Sébastien Gouëzel (May 30 2024 at 15:24):
We shouldn't have it as a consequence of Kingman, because most proofs of Kingman use Birkhoff :-)
Lua Viana Reis (May 30 2024 at 15:25):
In Krerley and Viana's book they have a somewhat combinatorial proof of Kingman without Birkhoff (originally by Avila I think)
Lua Viana Reis (May 30 2024 at 15:26):
and I think it's about the same length as a proof of Birkhoff using the maximal theorem
Lua Viana Reis (May 30 2024 at 15:28):
https://www.cmat.edu.uy/~lessa/tesis/Avila.pdf
Lua Viana Reis (May 30 2024 at 15:36):
(deleted)
Sébastien Gouëzel (May 30 2024 at 15:46):
If I remember correctly, the proof by Avila-Bochi has essentially the same flavor as a classical proof of Kingman due to Steele, but Steele's proof is quite simpler because it uses Birkhoff to discard the case where you have to wait too long before reaching the limit. Steele's proof (less than 2 pages) is here: http://www.numdam.org/item/AIHPB_1989__25_1_93_0.pdf.
Sébastien Gouëzel (Jun 20 2024 at 16:16):
@Lucas Viana Reis , it looks like your proof of Birkhoff is essentially ready (I mean, it looks both complete and clean!). Are you planning to PR it to Mathlib? It would be amazing to have Birkhoff in Mathlib.
Sébastien Gouëzel (Jun 20 2024 at 16:17):
If you need help on the process to contribute, just tell it here, I'm sure many people would be most happy to help you.
Lua Viana Reis (Jun 21 2024 at 02:38):
Thanks for the kind words @Sébastien Gouëzel :)
I'm willing to do it, but I never contributed to mathlib (other than the mathport) so I would have to learn how the process works.

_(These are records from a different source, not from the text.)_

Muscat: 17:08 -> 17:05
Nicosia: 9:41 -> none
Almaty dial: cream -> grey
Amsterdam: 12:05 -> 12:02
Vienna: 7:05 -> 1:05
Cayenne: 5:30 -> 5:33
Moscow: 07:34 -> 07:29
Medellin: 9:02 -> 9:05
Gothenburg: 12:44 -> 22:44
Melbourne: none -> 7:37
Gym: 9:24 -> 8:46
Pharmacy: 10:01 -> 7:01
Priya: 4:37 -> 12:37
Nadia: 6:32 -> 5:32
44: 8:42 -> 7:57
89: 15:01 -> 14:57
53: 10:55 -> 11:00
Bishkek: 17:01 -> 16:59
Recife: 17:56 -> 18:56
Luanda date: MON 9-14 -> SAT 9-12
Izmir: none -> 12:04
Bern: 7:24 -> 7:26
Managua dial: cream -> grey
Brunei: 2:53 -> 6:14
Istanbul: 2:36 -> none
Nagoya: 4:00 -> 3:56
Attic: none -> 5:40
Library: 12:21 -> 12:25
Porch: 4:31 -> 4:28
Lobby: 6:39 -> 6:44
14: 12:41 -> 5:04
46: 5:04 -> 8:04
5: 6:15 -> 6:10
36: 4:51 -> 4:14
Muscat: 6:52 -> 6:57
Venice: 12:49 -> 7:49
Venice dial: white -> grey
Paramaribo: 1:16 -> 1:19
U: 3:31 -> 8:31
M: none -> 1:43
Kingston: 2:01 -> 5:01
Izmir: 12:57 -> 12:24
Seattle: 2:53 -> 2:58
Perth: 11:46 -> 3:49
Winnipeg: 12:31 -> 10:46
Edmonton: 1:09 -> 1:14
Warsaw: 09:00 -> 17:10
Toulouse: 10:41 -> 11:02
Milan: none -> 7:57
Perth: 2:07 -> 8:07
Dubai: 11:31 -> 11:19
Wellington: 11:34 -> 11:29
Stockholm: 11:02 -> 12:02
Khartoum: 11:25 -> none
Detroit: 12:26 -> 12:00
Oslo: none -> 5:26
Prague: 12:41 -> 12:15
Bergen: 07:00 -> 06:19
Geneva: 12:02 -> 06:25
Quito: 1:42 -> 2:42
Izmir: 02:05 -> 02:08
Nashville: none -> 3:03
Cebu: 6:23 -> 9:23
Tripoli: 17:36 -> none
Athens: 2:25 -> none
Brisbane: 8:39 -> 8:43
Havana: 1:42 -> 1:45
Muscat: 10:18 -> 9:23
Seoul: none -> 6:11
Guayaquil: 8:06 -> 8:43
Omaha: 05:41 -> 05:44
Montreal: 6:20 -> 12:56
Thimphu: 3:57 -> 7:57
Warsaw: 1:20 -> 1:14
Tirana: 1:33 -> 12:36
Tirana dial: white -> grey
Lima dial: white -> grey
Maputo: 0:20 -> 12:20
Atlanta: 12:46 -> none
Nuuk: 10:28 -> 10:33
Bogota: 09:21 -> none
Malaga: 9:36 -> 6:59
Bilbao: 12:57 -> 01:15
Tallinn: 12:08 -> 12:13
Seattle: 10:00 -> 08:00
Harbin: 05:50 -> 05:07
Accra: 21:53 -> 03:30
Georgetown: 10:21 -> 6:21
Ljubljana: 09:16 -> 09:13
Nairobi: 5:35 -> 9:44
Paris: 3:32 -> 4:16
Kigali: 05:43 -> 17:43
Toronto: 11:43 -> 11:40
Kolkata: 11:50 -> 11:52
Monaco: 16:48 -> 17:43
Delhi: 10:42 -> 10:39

I think I will have some spare time in the beginning of July to create a topic in the #mathlib4 channel for this. I'm also preparing for my first international travel, I'll be at the ICTP school in Trieste this summer.
Sébastien Gouëzel (Jun 21 2024 at 05:43):
Great, just tell us when you need help. And ICTP is a great place (it was also my first international conference, 25 years ago :-)
Oliver Butterley (Mar 26 2025 at 07:19):
Hi @Lua Viana Reis, I see you have your complete proof of Birkhoff's ergodic theorem in your repo but you never opened a PR for adding it to mathlib. Can I help in anyway with the process?